READING PASSAGE below:

# FART Evaluation Pipeline

This notebook evaluates a FART (Flavor Aroma Recognition Task) model, trains a RoBERTa classifier, and displays evaluation metrics including ROC curves, confusion matrix, and accuracy metrics.

In [None]:
# Google Colab setup
'''
from google.colab import drive
import os

# mount drive
drive.mount('/content/drive')

# install libraries
!pip install -r "/content/drive/MyDrive/6.7910/code/requirements.txt"

# TODO: make sure to edit data-dir in configuration cell as well
'''

In [None]:
# Imports
import itertools
import json
import math
import os
from collections import Counter
from copy import deepcopy
from typing import Dict, Tuple

import matplotlib.pyplot as plt
import numpy as np
import pandas as pd
import seaborn as sns
import torch
from datasets import Dataset
from rdkit import Chem
from scipy.special import softmax
from sklearn.metrics import (
    accuracy_score,
    confusion_matrix,
    precision_recall_fscore_support,
    roc_auc_score,
    roc_curve,
)
from sklearn.preprocessing import LabelEncoder, label_binarize
from sklearn.utils.class_weight import compute_class_weight
from torch import nn
from transformers import (
    AutoModelForSequenceClassification,
    AutoTokenizer,
    Trainer,
    TrainingArguments,
)

# Set matplotlib to display plots inline
%matplotlib inline
plt.style.use('seaborn-v0_8-darkgrid')

## ⚙️ Configuration

**Configure all parameters here before running the notebook.**

In [None]:
# Configuration
model_checkpoint = "terrytwk/chemberta-700k-augmented-smiles"
tokenizer_checkpoint = "seyonec/SMILES_tokenized_PubChem_shard00_160k"
data_dir = "./dataset/splits"
augmentation = False  # Set to True to enable SMILES augmentation
augmentation_numbers = [10, 10, 10, 10, 10]  # Only used if augmentation=True
num_train_epochs = 2
per_device_train_batch_size = 16
per_device_eval_batch_size = 16
max_length = 512
run_name = "fart_evaluation"

End of READING PASSAGE.
GIVEN DATA below:

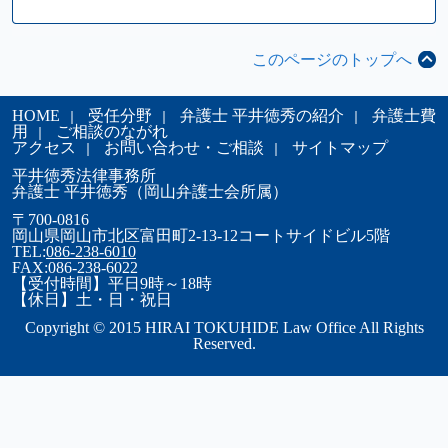
このページのトップへ
HOME
受任分野
弁護士 平井徳秀の紹介
弁護士費
用
ご相談のながれ
アクセス
お問い合わせ・ご相談
サイトマップ
平井徳秀法律事務所
弁護士 平井徳秀（岡山弁護士会所属）
〒700-0816
岡山県岡山市北区富田町2-13-12コートサイドビル5階
TEL:
086-238-6010
FAX:086-238-6022
【受付時間】平日9時～18時
【休日】土・日・祝日
Copyright © 2015 HIRAI TOKUHIDE Law Office All Rights
Reserved.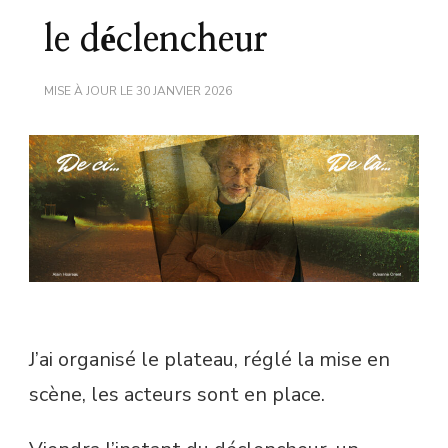
le déclencheur
MISE À JOUR LE
30 JANVIER 2026
J’ai organisé le plateau, réglé la mise en
scène, les acteurs sont en place.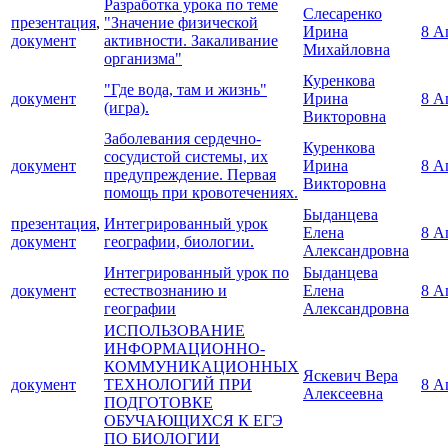
Разработка урока по теме
Слесаренко
презентация
,
"Значение физической
Ирина
8 А
документ
активности. Закаливание
Михайловна
организма"
Куренкова
"Где вода, там и жизнь"
документ
Ирина
8 А
(игра).
Викторовна
Заболевания сердечно-
Куренкова
сосудистой системы, их
документ
Ирина
8 А
предупреждение. Первая
Викторовна
помощь при кровотечениях.
Быданцева
презентация
,
Интегрированный урок
Елена
8 А
документ
географии, биологии.
Александровна
Интегрированный урок по
Быданцева
документ
естествознанию и
Елена
8 А
географии
Александровна
ИСПОЛЬЗОВАНИЕ
ИНФОРМАЦИОННО-
КОММУНИКАЦИОННЫХ
Яскевич Вера
документ
ТЕХНОЛОГИЙ ПРИ
8 А
Алексеевна
ПОДГОТОВКЕ
ОБУЧАЮЩИХСЯ К ЕГЭ
ПО БИОЛОГИИ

End of GIVEN DATA.

● **DIRECTIONS**:
a. List every function that the FART evaluation notebook imports from sklearn.metrics.
b. Rewrite the FART evaluation notebook from "from sklearn.preprocessing import" to "plt.style.use('seaborn-v0_8-darkgrid')", substituting "Seq2SeqTrainer" for "Trainer".
c. Proceed with the FART evaluation notebook, starting right after its final line.

● **RESPONSES BY TASK**:
a. accuracy_score, confusion_matrix, precision_recall_fscore_support, roc_auc_score, roc_curve

b.
from sklearn.preprocessing import LabelEncoder, label_binarize
from sklearn.utils.class_weight import compute_class_weight
from torch import nn
from transformers import (
    AutoModelForSequenceClassification,
    AutoTokenizer,
    Seq2SeqTrainer,
    TrainingArguments,
)

# Set matplotlib to display plots inline
%matplotlib inline
plt.style.use('seaborn-v0_8-darkgrid')

c.
tastes = ["bitter", "sour", "sweet", "umami", "undefined"]
label_column = "Canonicalized Taste"
smiles_column = "Canonicalized SMILES"

print("=" * 80)
print("FART EVALUATION PIPELINE")
print("=" * 80)
print(f"Model: {model_checkpoint}")
print(f"Tokenizer: {tokenizer_checkpoint}")
print(f"Data directory: {data_dir}")
print(f"Augmentation: {augmentation}")
print("=" * 80)

## Helper Functions

In [None]:
def control_smiles_duplication(random_smiles, duplicate_control=lambda x: 1):
    counted_smiles = Counter(random_smiles)
    smiles_duplication = {
        smiles: math.ceil(duplicate_control(counted_smiles[smiles]))
        for smiles in counted_smiles
    }
    return list(
        itertools.chain.from_iterable(
            [[smiles] * smiles_duplication[smiles] for smiles in smiles_duplication]
        )
    )


def smiles_to_random(smiles, int_aug=50):
    mol = Chem.MolFromSmiles(smiles)
    if mol is None:
        return None
    if int_aug > 0:
        return [
            Chem.MolToSmiles(mol, canonical=False, doRandom=True)
            for _ in range(int_aug)
        ]
    if int_aug == 0:
        return [smiles]
    raise ValueError("int_aug must be greater or equal to zero.")


def augmentation_without_duplication(smiles, augmentation_number):
    smiles_list = smiles_to_random(smiles, augmentation_number)
    return control_smiles_duplication(smiles_list, lambda x: 1)


def augment_dataset(dataset: Dataset, augmentation_numbers, tastes, label_column, smiles_column):
    augmented_data = []
    for i, taste in enumerate(tastes):
        for entry in dataset:
            if entry[label_column] == taste:
                original_smiles = entry[smiles_column]
                new_smiles_list = augmentation_without_duplication(original_smiles, augmentation_numbers[i])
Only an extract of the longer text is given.